As Mr Smith noted, an interest rate rise might lead to a recession in the economy, which would cause further repercussions such as increased costs for debt funding and reduced power in trade negotiations.

What are experts saying about interest rates?

One of the more interesting takes has come from the CPI numbers came from Commonwealth Bank Head of Australian Economics Gareth Aird.

Mr Aird not only believes the RBA will hold firm on the current cash rate, he predicts a cut of 0.25 per cent in November 2024.

“The wriggle room on the data configuration that would see the cash rate cut in November is still tight...the risk clearly sits with interest rate relief not arriving until H1 25,” he said.

We believe the data continues to evolve in a way that sees the RBA cut the cash rate in November.

Gareth Aird, Commonwealth Bank Head of Australian Economics

Westpac Chief Economist Luci Ellis has been slightly less bullish but had a similar stance, stating that she believes rates will remain firm until November 2024 and then we will start to see cuts in the cash rate.
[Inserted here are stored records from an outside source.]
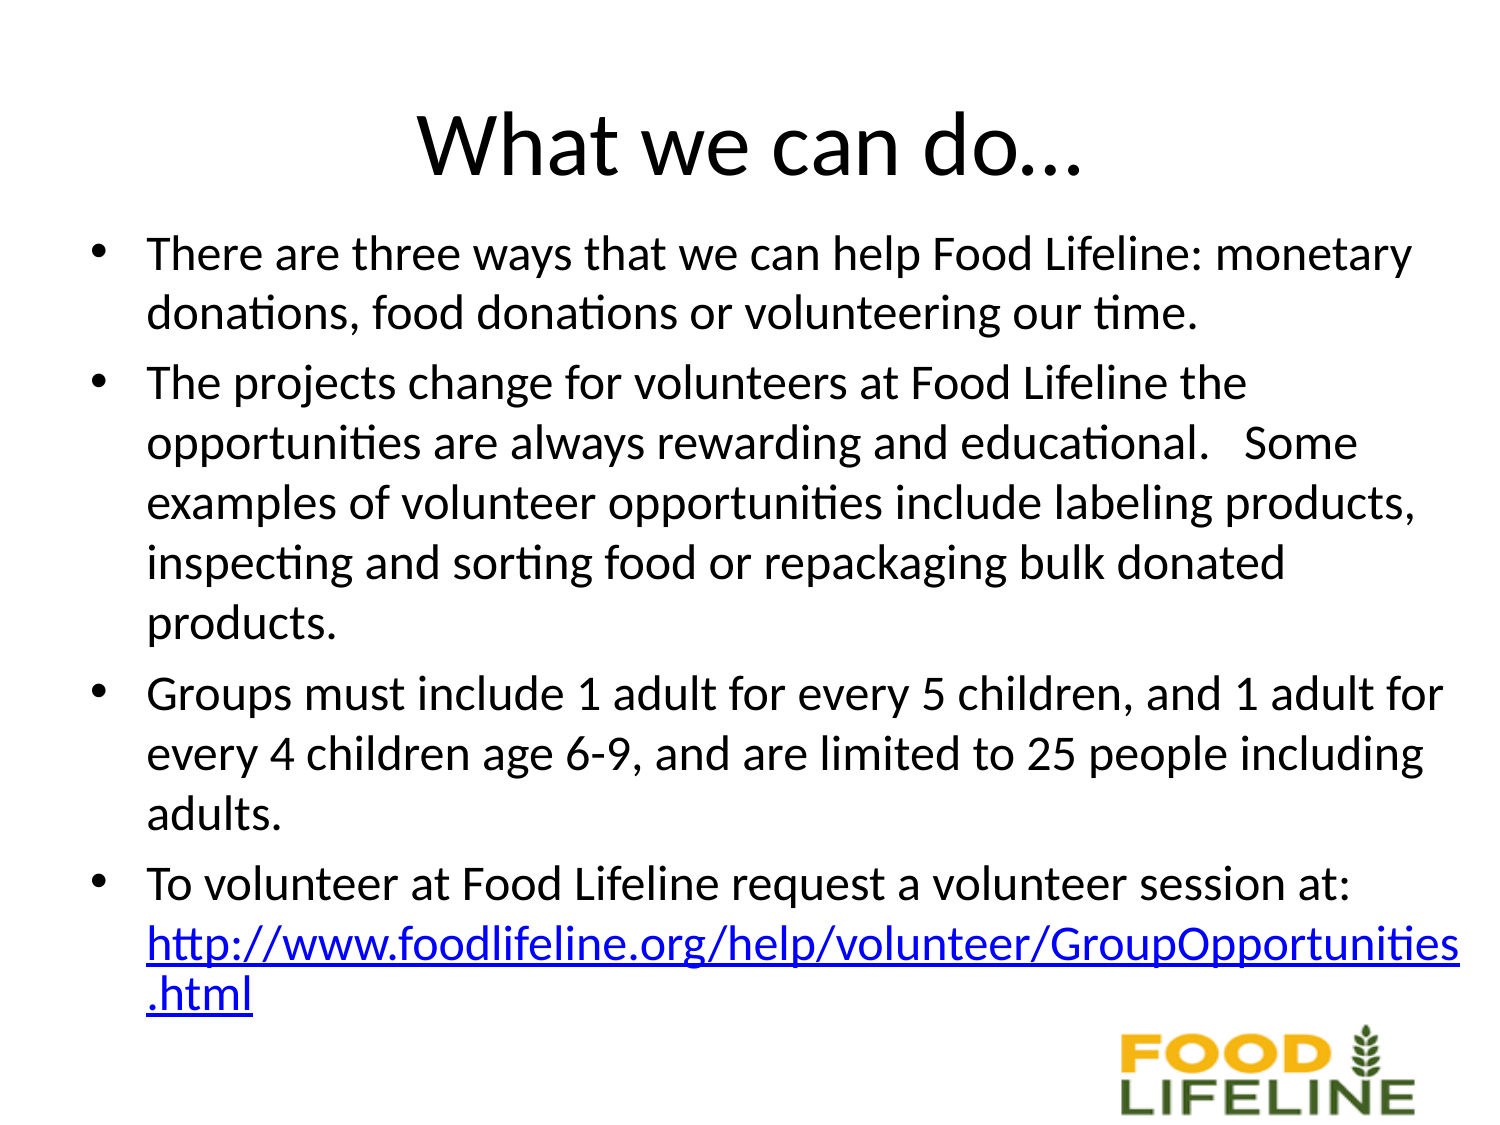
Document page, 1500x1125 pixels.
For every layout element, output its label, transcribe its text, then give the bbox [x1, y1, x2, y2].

picture [1120, 995, 1417, 1117]
list There are three ways that we can help Food Lifeline: monetary donations, food donations or volunteering our time. The projects change for volunteers at Food Lifeline the opportunities are always rewarding and educational. Some examples of volunteer opportunities include labeling products, inspecting and sorting food or repackaging bulk donated products. Groups must include 1 adult for every 5 children, and 1 adult for every 4 children age 6-9, and are limited to 25 people including adults. To volunteer at Food Lifeline request a volunteer session at: http://www.foodlifeline.org/help/volunteer/GroupOpportunities.html [75, 212, 1475, 955]
title What we can do… [75, 45, 1425, 212]
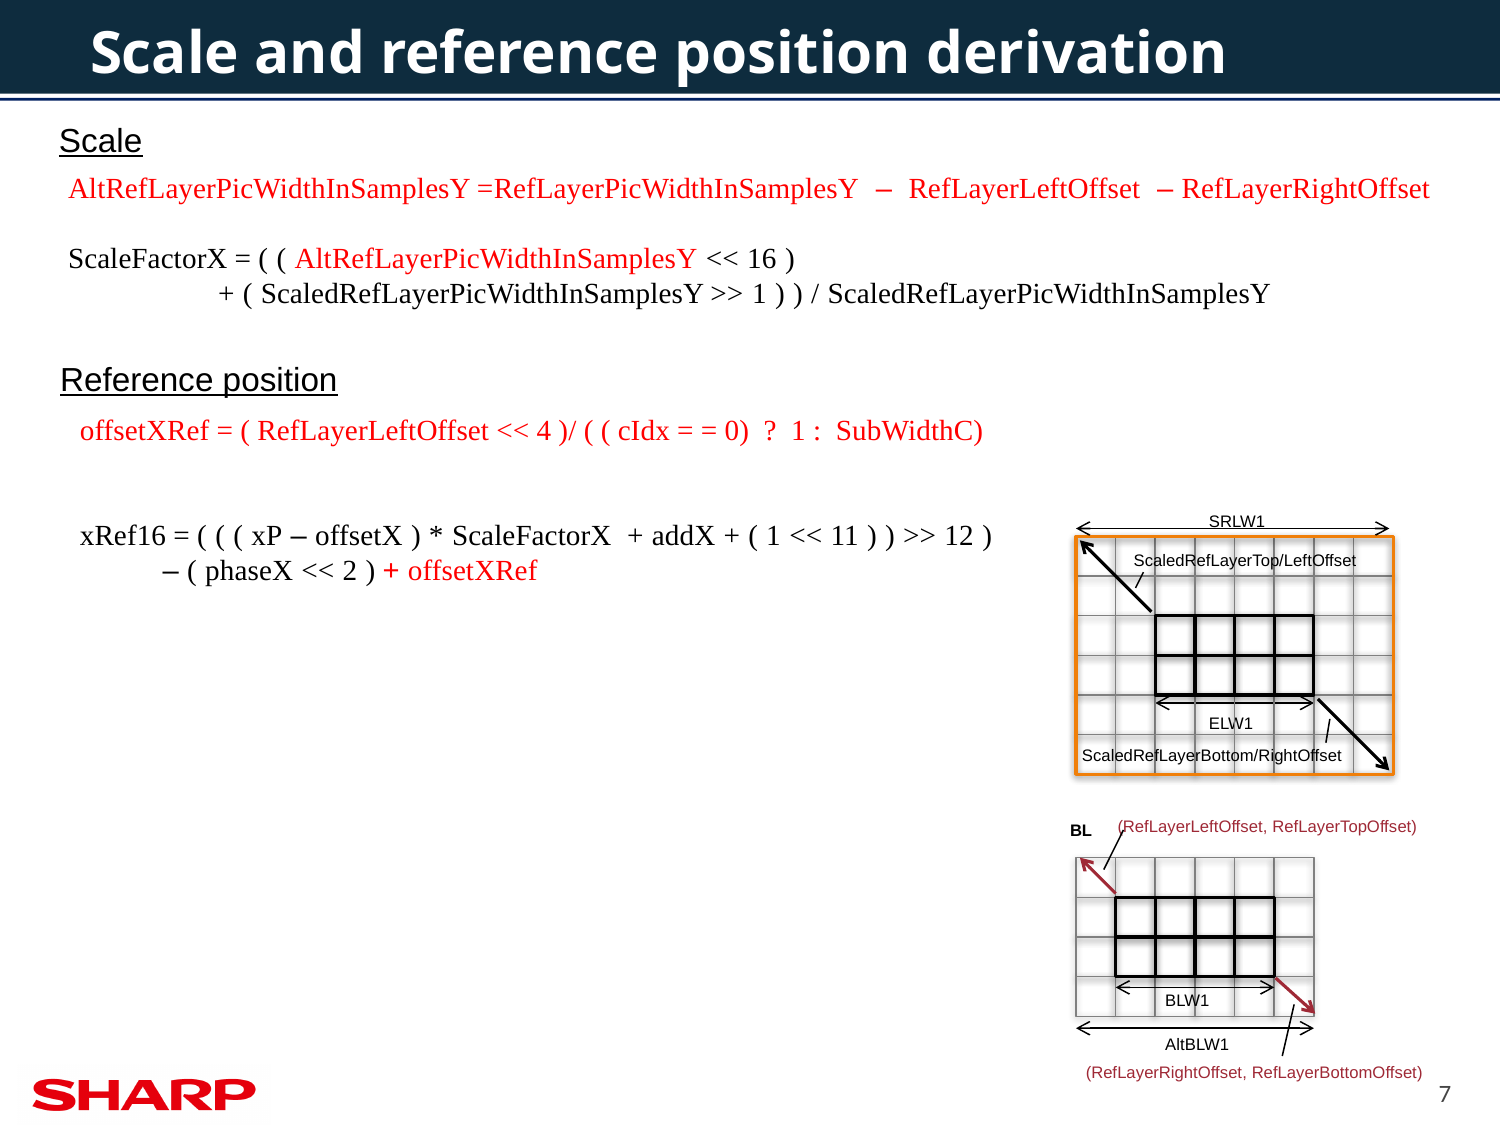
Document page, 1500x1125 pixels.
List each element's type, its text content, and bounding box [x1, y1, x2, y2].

picture [17, 1064, 271, 1125]
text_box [1063, 504, 1453, 1089]
text_box Scale [53, 113, 149, 166]
text_box Reference position [54, 352, 345, 405]
title Scale and reference position derivation [74, 15, 1426, 85]
text_box offsetXRef = ( RefLayerLeftOffset << 4 )/ ( ( cIdx = = 0) ? 1 : SubWidthC) xRef16 = ( ( ( xP – offsetX ) * ScaleFactorX + addX + ( 1 << 11 ) ) >> 12 ) – ( phaseX << 2 ) + offsetXRef [64, 404, 1028, 594]
text_box AltRefLayerPicWidthInSamplesY = RefLayerPicWidthInSamplesY – RefLayerLeftOffset – RefLayerRightOffset ScaleFactorX = ( ( AltRefLayerPicWidthInSamplesY << 16 ) + ( ScaledRefLayerPicWidthInSamplesY >> 1 ) ) / ScaledRefLayerPicWidthInSamplesY [53, 161, 1453, 317]
slide_number 7 [1345, 1062, 1467, 1108]
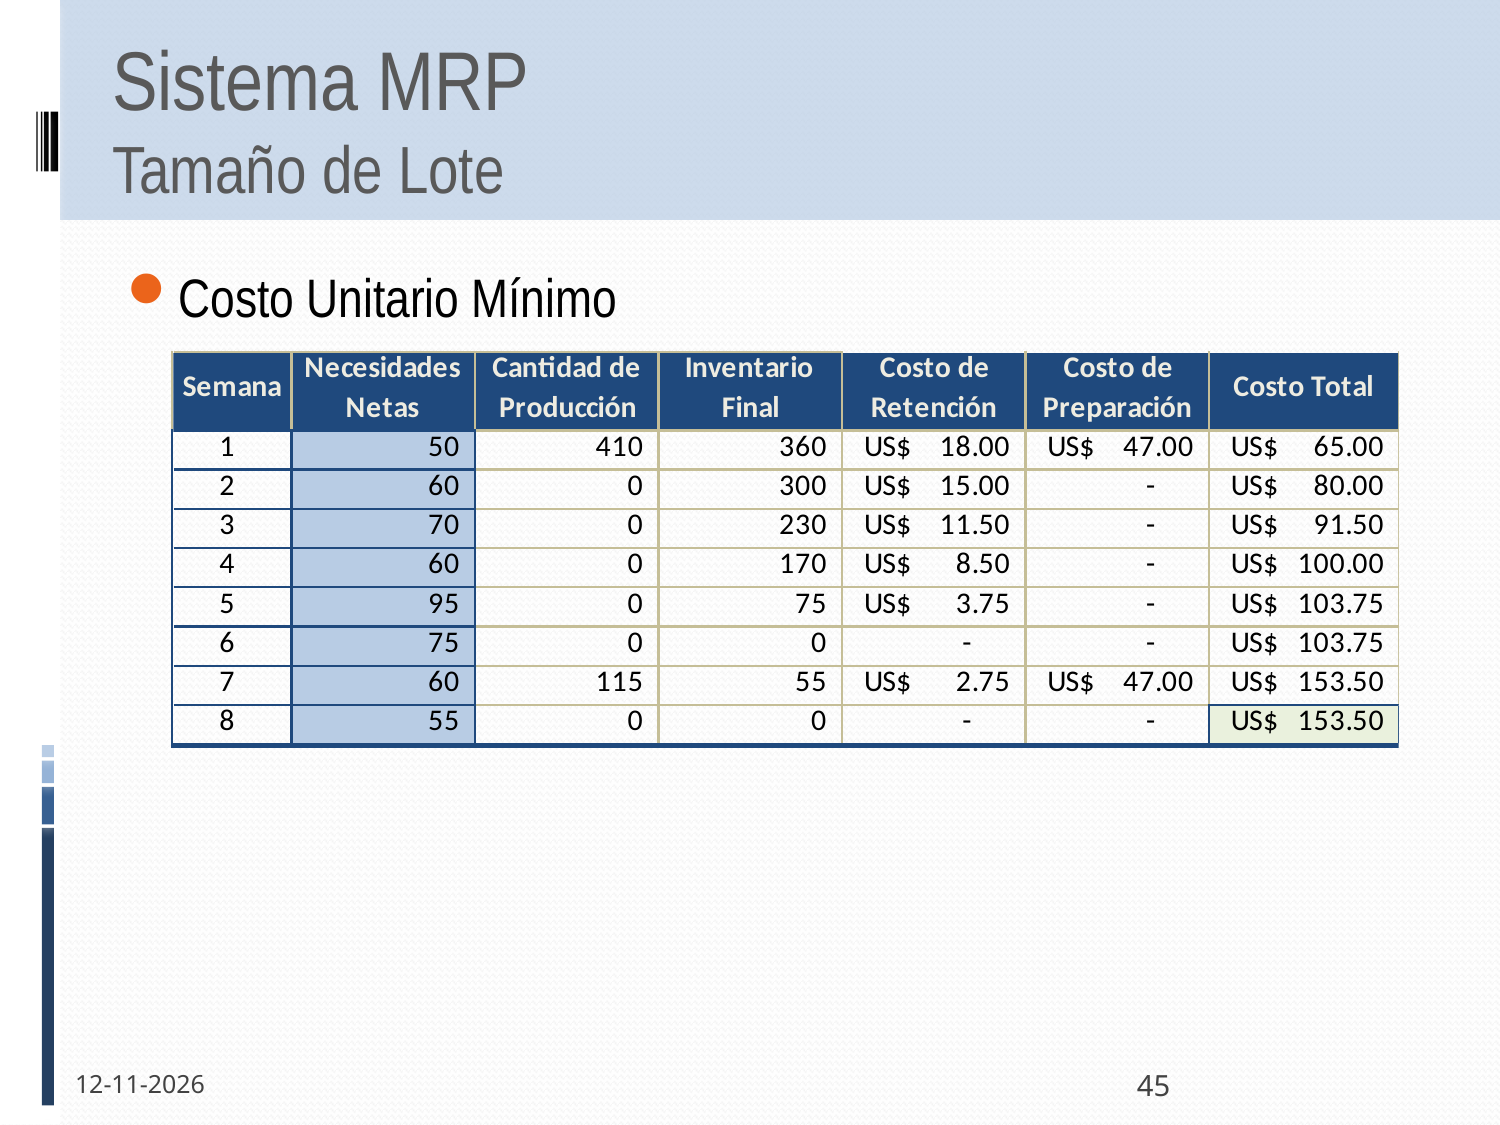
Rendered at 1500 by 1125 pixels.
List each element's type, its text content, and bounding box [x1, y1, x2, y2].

list Costo Unitario Mínimo [111, 255, 1436, 1038]
slide_number 45 [1045, 1046, 1171, 1107]
picture [170, 350, 1401, 788]
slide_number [75, 1042, 243, 1103]
title Sistema MRP Tamaño de Lote [111, 18, 1436, 207]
She has gone on to predict that the cash rate will eventually reach 3.1 per cent by the end of 2025, and that is likely as low as they’ll go.

Chief Economist for Challenger, Dr Jonathan Kearns, believes we have hit a ceiling for interest rates, but thinks rate cuts are more likely to come next year.

Meanwhile, economist Saul Eslake, has pointed out that whilst the inflation numbers are still high enough to potentially cause a rise in interest rates, it is unlikely that the RBA board will do so.

He also expected that the RBA would mention that services inflation is the current cause for concern and strongly desire a reduction in that number over the next quarter.

What does this mean for homeowners?

It appears as though it will be business as usual, with rates staying at their current level for the next month.

This is good news for existing homeowners, as it will be some relief that in this time of rising costs, at least their mortgage repayments are not increasing for now.

Paddington in Brisbane
It appears as though it will be business as usual, with rates staying at their current level for the next month. Credit: AAP

Prospective buyers will be boosted by the knowledge that they won’t see an increase in any proposed repayments if they can get into the market.

That confidence in interest rates could provide a bit of a push for them to buy before any further uncertainty arises.

There is also a possibility we see an increase in property prices as confidence in interest rates leads to increased buyer activity, whilst the lack of increase in rates provides relief for people in mortgage stress and keeps them from having to sell their homes.